> _DO THIS_
Reproduce word for word the portion of the passage on revisions to the academic dress code that begins at the words "These changes were" and stops after "the ACE book.".

> _EXTRACT PROVIDED_
Since 1895, several changes have been made to the Code.

=== 20th century ===
==== 1932 ====
In 1932 the American Council on Education (ACE) authorized the appointment of a committee "to determine whether revision and completion of the academic code adopted by the conference of the colleges and universities in 1895 is desirable at this time, and, if so, to draft a revised code and present a plan for submitting the code to the consideration of the institutional members of the Council." The committee essentially adopted the Code in whole and changed it in two ways:

- The master’s hood shrank from four feet to three-and-one-half feet; and
- The chevron was added to the Code to be used in the hood lining when more than one color appeared.

==== 1959 ====
A Committee on Academic Costumes and Ceremonies, appointed by the American Council on Education in 1959, again reviewed the academic dress code and made several changes. They took effect as of 1960. The significant alterations included:

- Moving the arm slit on the master’s gown sleeve from above the elbow to the wrist;
- Specifying that the arc cut from the master’s gown sleeve was in the front;
- Permitting masters’ and doctors’ gowns to be worn either closed or opened;
- The first connection of color to discipline instead of faculty (i.e. a Master of Science in Agriculture wears maize, not golden yellow);
- Adding soft, square caps for women as an alternative to the mortarboard;
- Tassels in colors other than black; and
- The suggestion that hoods be worn by candidates for the degrees they were about to receive (so that they would not have to be hooded individually).

These changes were approved in March 1959. In April, the Committee approved the use of maroon for home economy. The color has never been included in any edition of the ACE book.

As part of the socio-political upheaval of the 1960s in many Western cultures, eschewing academic regalia became a popular means of demonstrating anti-establishment views, particularly in response to the Vietnam War and the Civil Rights Movement in the United States. Student protests, which had the effect of cancelling graduation ceremonies at some American universities, led to a general relaxing of protocols on academic attire and ceremonial pageantry. Since the 1980s, academic regalia has been in resurgence.

> _ENTRIES_
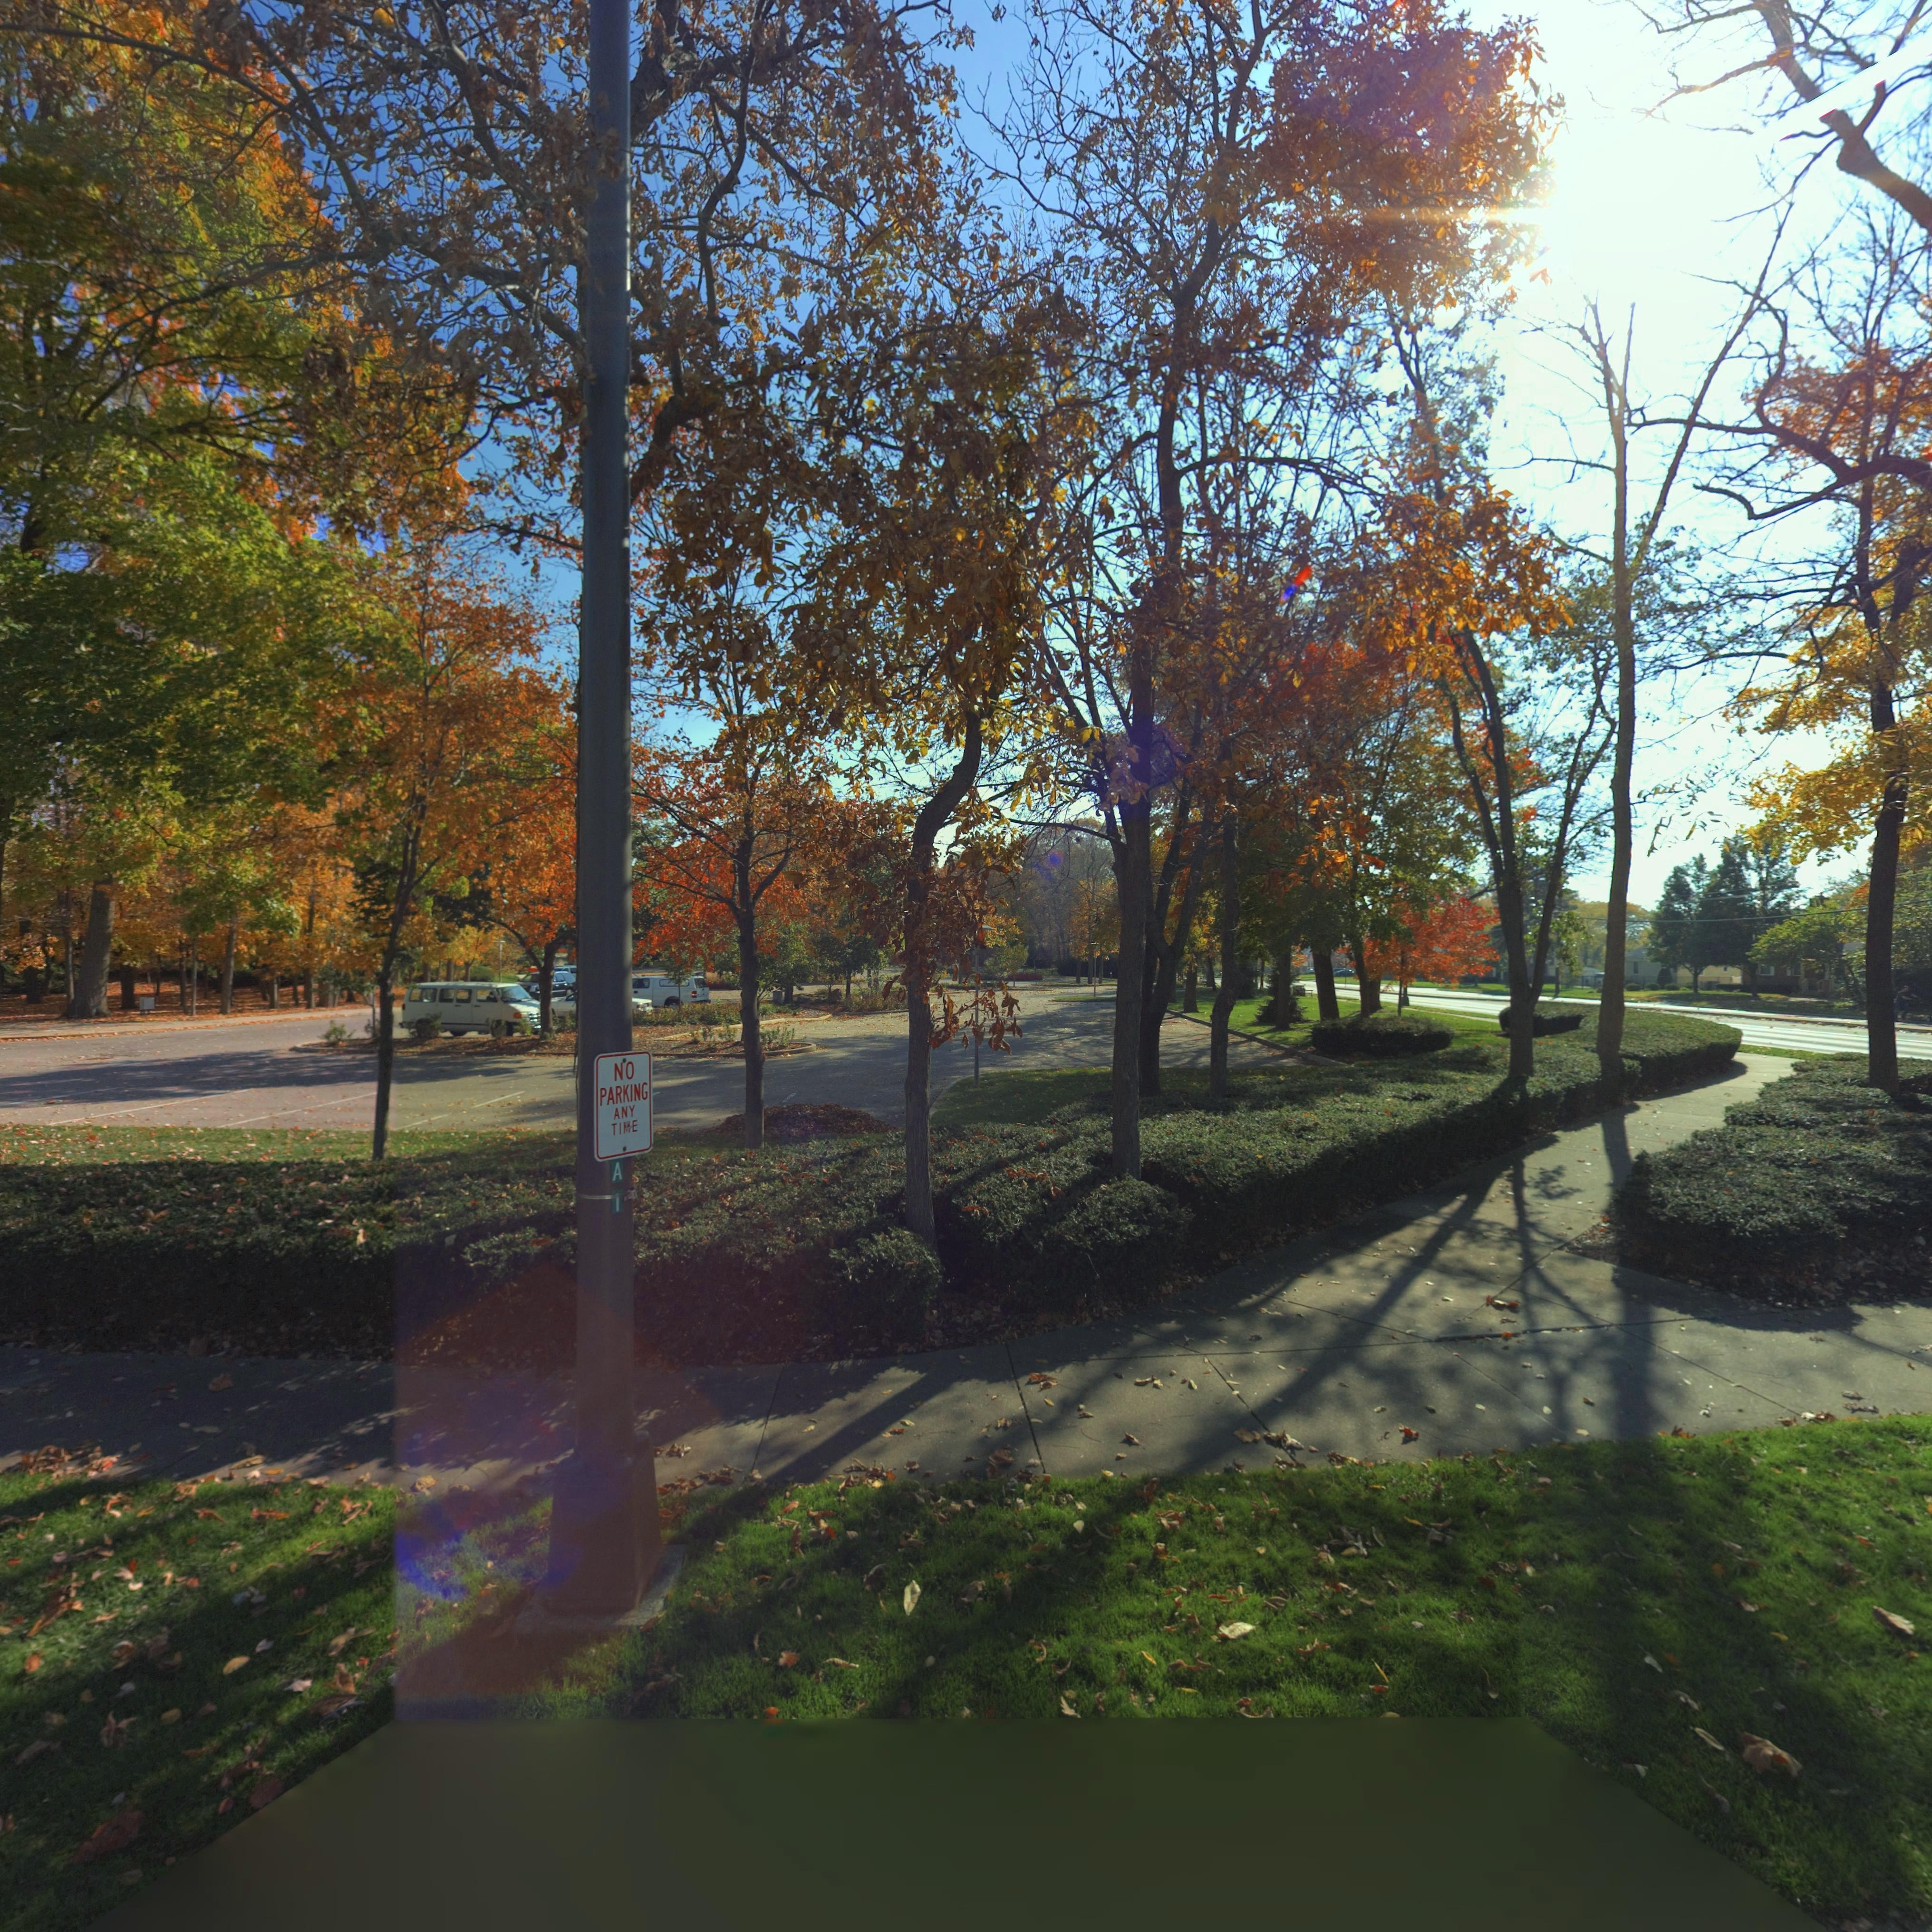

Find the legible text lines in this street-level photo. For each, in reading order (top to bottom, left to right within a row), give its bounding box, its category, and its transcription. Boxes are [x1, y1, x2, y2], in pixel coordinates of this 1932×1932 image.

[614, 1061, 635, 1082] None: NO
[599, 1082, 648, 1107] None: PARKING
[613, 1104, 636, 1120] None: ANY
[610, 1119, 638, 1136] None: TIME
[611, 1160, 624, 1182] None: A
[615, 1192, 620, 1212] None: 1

> _FINISHED ANSWER_
These changes were approved in March 1959. In April, the Committee approved the use of maroon for home economy. The color has never been included in any edition of the ACE book.